(Selected extract):
= = = = =

Ensure power supply at all polling stations

In Tamil Nadu, for instance, the demand is on a steady rise, setting a new record of 454 million units on April 30.
A polling booth being prepared during the first phase of Lok Sabha elections in Puducherry.
A polling booth being prepared during the first phase of Lok Sabha elections in Puducherry. File Photo | Sriram R, EPS

As the world’s largest electoral juggernaut moves into the third phase amid an alarming heat wave, power outages have become commonplace across the country. Rising temperatures may have kept a section of voters from exercising their democratic right, but the attendant spike in power demand has raised some other difficult questions. India’s electricity consumption is estimated to have surged 11 percent to 144 billion units in April, putting a heavy load on the distribution grid. And it is likely to go through the roof in May.

Political accountability is on everyone’s mind at election time. Power distribution being a state subject, state governments are trying their best to avoid disruptions for the fear of a backlash. But in doing so, the states are staring at huge losses as they are forced to buy power at exorbitant rates to match the demand. In some regions where the voting has ended, power outages have become a regular nuisance. The utilities blame it on the unexpected rise in demand and cite two obvious reasons—more air-conditioners and industrial growth. In Tamil Nadu, for instance, the demand is on a steady rise, setting a new record of 454 million units on April 30.

On the electoral front, despite a diktat from the Election Commission, there are reports of supply disruption at some polling stations as well as strong rooms designated for storing election equipment. According to the commission’s guidelines, the state-owned power utilities are supposed to ensure continuous supply at all polling stations and strong rooms where the electronic voting machines would be stored until June 4. The disruptions interrupted camera surveillance at places, which in turn led to protests from political parties over a potential breach of security. This should be avoided at any cost.

Power generation, which dropped sharply during the pandemic and subsequently reported a steady increase, needs to be pushed up through amiable policies. With a water crisis looming large, several hydel power projects have been performing below par. It is expected that the demand would spurt every year with the growing population and industrialisation. The existing infrastructure—including transformers, lines and poles—needs to be strengthened so that it can manage the overload. A delay in reinforcing the infrastructure will not only impact the people at large, but also cripple India’s economic growth.

= = = = =

(Prompt A): The editorial on power supply at polling stations names parts of the existing infrastructure that need to be strengthened. List each of them.
(Prompt B): According to the editorial on power supply at polling stations, what record did Tamil Nadu's power demand set on April 30?
(Prompt C): From the editorial on power supply at polling stations, print the passage that starts with the words "As the world’s" and ends after the words "roof in May.".

Saved data entries
= = = = =

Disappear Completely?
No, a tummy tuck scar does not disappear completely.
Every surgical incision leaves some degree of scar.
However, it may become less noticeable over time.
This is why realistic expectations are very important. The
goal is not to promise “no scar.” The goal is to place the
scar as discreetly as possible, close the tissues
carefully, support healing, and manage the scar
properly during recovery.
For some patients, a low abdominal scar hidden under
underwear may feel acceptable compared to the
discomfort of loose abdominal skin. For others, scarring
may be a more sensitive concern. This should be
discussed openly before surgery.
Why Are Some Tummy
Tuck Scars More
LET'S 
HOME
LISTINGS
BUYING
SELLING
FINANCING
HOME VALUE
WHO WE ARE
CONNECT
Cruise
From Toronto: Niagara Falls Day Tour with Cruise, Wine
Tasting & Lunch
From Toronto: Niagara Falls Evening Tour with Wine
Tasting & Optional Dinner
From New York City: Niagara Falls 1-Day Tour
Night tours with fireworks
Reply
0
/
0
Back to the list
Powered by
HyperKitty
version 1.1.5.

= = = = =

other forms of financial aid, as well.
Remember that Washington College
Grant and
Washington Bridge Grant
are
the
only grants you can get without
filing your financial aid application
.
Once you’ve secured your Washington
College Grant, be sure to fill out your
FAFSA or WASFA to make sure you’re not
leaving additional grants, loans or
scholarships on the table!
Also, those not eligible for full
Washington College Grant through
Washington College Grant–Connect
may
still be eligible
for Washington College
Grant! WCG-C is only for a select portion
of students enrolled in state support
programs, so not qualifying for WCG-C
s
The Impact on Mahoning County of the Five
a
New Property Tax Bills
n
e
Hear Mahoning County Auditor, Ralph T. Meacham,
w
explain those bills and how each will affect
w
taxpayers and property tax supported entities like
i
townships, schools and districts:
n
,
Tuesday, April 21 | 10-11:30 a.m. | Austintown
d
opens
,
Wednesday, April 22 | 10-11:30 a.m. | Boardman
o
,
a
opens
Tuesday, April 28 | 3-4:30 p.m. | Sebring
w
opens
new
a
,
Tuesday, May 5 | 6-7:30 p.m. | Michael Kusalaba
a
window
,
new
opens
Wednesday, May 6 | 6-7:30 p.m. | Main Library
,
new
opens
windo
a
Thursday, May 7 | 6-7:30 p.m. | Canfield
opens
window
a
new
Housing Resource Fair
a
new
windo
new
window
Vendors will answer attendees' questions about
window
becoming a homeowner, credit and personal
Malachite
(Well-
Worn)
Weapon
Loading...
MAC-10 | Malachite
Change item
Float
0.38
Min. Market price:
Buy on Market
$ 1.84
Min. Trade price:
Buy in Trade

= = = = =

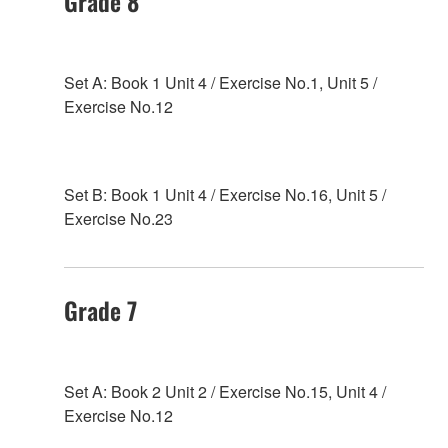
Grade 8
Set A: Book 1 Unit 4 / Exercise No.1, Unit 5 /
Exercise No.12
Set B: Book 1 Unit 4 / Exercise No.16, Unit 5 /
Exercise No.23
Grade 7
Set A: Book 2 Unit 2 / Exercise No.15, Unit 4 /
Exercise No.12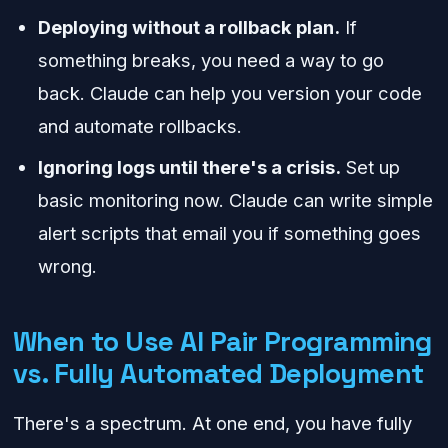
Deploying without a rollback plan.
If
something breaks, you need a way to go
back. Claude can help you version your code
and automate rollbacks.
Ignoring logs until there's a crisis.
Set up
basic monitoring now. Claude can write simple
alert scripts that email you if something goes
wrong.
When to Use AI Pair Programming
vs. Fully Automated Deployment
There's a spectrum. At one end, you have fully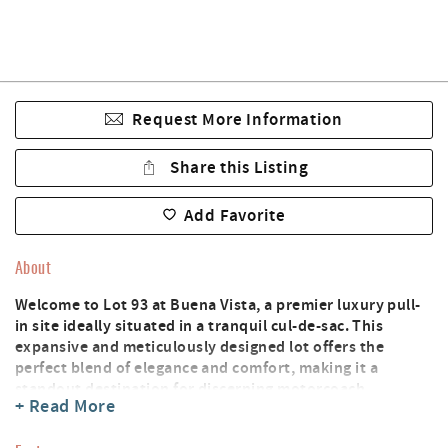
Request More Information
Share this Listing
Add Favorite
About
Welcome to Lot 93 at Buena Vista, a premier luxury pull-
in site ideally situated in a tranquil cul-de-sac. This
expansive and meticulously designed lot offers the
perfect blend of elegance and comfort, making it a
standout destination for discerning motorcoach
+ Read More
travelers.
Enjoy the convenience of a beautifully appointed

= = = = =

(Written reply A): Transformers, lines, poles

(Written reply B): It set a new record of 454 million units.

(Written reply C):
As the world’s largest electoral juggernaut moves into the third phase amid an alarming heat wave, power outages have become commonplace across the country. Rising temperatures may have kept a section of voters from exercising their democratic right, but the attendant spike in power demand has raised some other difficult questions. India’s electricity consumption is estimated to have surged 11 percent to 144 billion units in April, putting a heavy load on the distribution grid. And it is likely to go through the roof in May.